When you walk into a school for the very first time, what strikes you first? Is it how the entrance looks, the temperament of the administration staff that greet you or even how the reception room smells? For me it is how the school sounds.
It might surprise you that your hearing is probably the first sense you also use to assess your new surroundings in a school. However, we tend to defer to our sight to take in the most important information we think we need. Yet new research has found that our ears are our first and greatest information gathering sense, and they never turn off.
This research comes from a line of inquiry that is slightly left field – a combination of neuroscience and music, sometimes called neuromusical research. Over two decades ago now, neuroscientists discovered that listening to music created an unprecedented response in the brain. While reading or solving a math problem lit up small and discreet parts of the brain, listening to music looked like fireworks all over the brain.1 One of the pioneering researchers in this field, Robert Zatorre, put forward that “listening to and producing music involves a tantalizing mix of practically every human cognitive function” (2005).

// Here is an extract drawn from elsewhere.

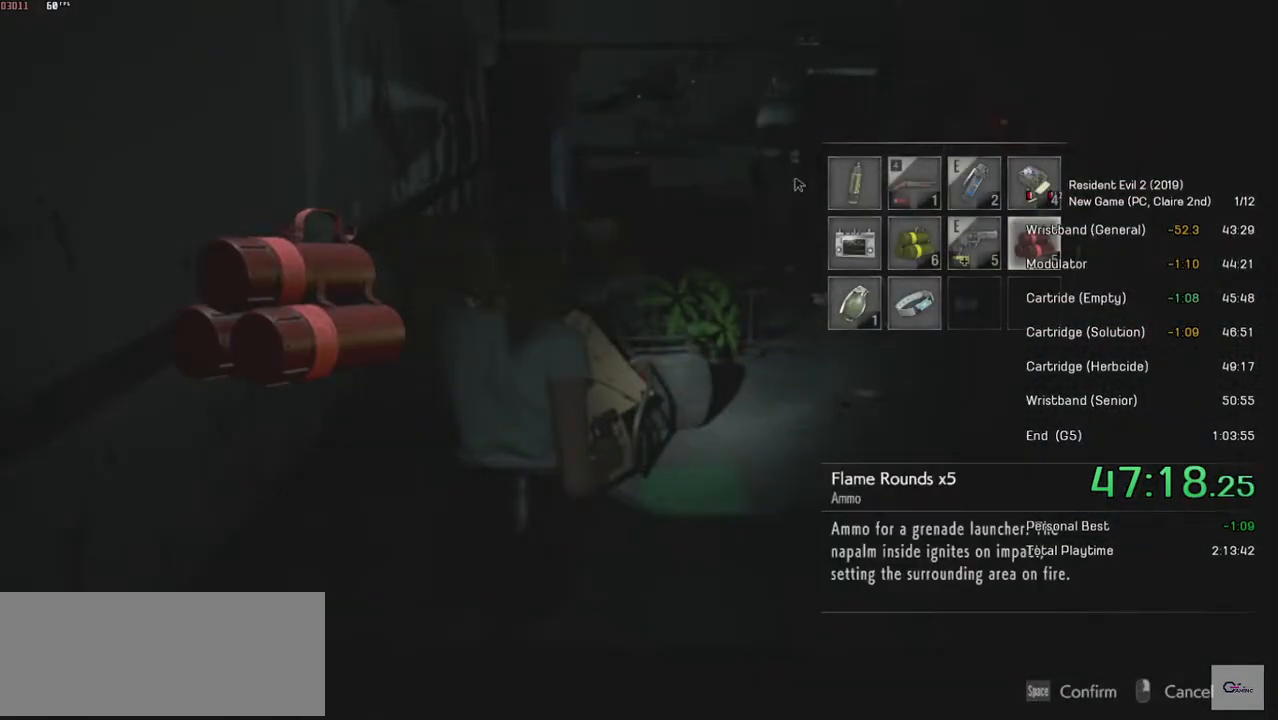
{"keys": ["d", "shift", "w"], "mouse": [], "events": [[234, "d", "down"]]}
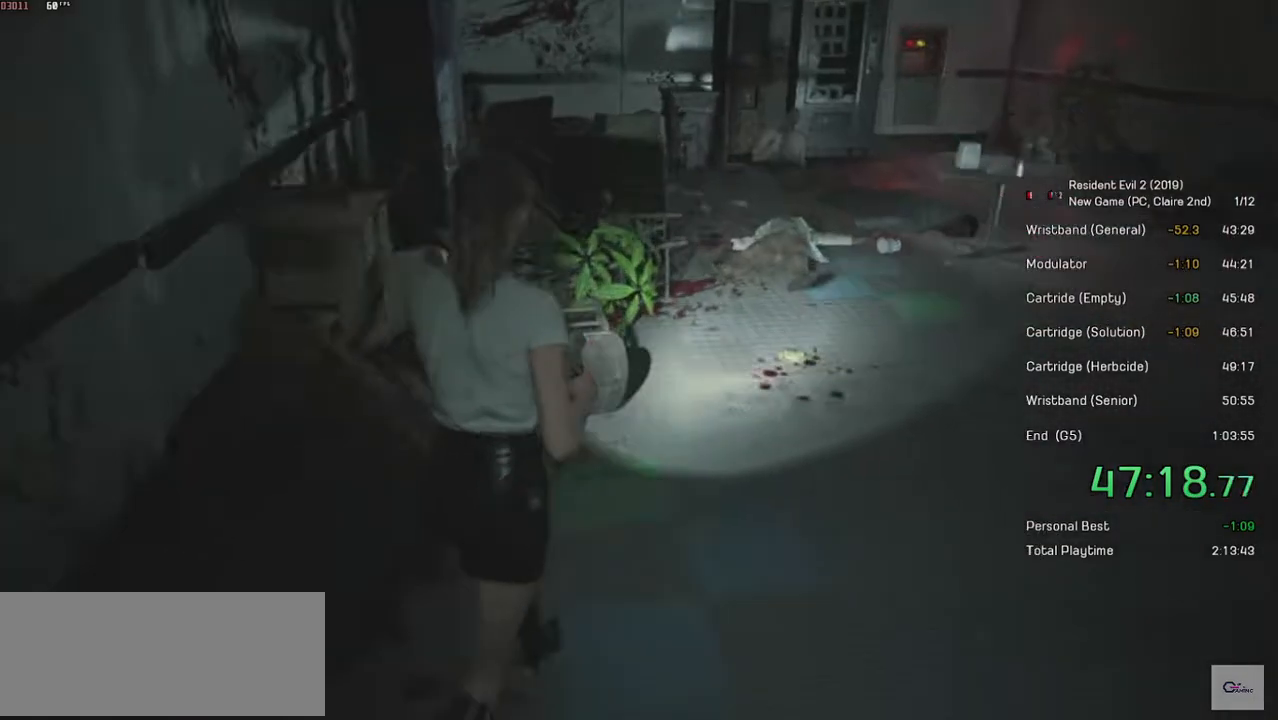
{"keys": ["shift", "w"], "mouse": [], "events": [[34, "d", "up"]]}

Since this initial discovery, an enormous body of research has been conducted using music as a tool to uncover how the human brain works. For a moment, think about music as patterns of sound, not your favourite song or the way it makes you feel. Wherever you are reading this article, you are processing the patterns of sound around you. These patterns might be from an air conditioner or the train wheels, from the intermittent sound of a door opening and slamming or from the sound of a coffee machine whirring. All around you are sounds, you could think of it as the music of your environment, and your brain is processing all of those patterns for information and meaning without you being consciously aware of it.

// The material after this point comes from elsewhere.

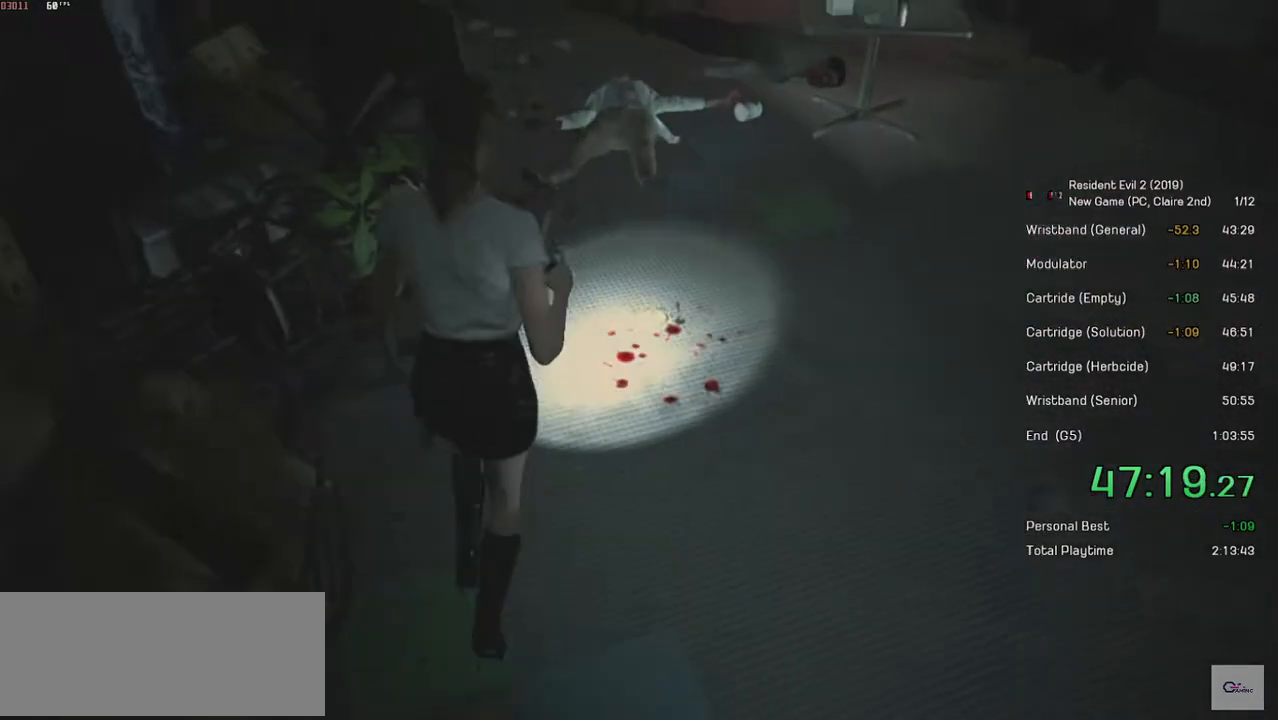
{"keys": ["shift", "w"], "mouse": [], "events": []}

Soon after the researchers started using music as a tool to explore how the human brain processed sound, they made another startling discovery. When they compared the sound or auditory processing networks of musically trained participants with non-musicians, they found significant differences. Musically trained participants (they began with adults and then tracked backwards to young children) processed sound for information faster, with greater accuracy and using less brain energy or activity when compared to non-musicians (Krauss & Chandrasekaran, 2010). This seems obvious–if children engage in an activity that focuses on improving their listening or auditory skills, it should follow that they should be better at them. The most important connection found was that the improved auditory processing connects strongly with children’s capacity for learning (Moreno et al., 2011).
Learning through our ears
Why have humans, across every culture, developed something called music when no other species on the planet has done so? Along with trying to understand how the brain grows and works, this question has been a hot topic for both neuroscientists and psychologists. Have humans developed it for enjoyment, to encourage connections between people or to develop our brains? Laurel Trainor put forward the notion that music has both survivalist and developmental purposes and that we may use it at different times and in different ways (2006). One of those ways is to specifically support the ability for humans to learn and use language to communicate.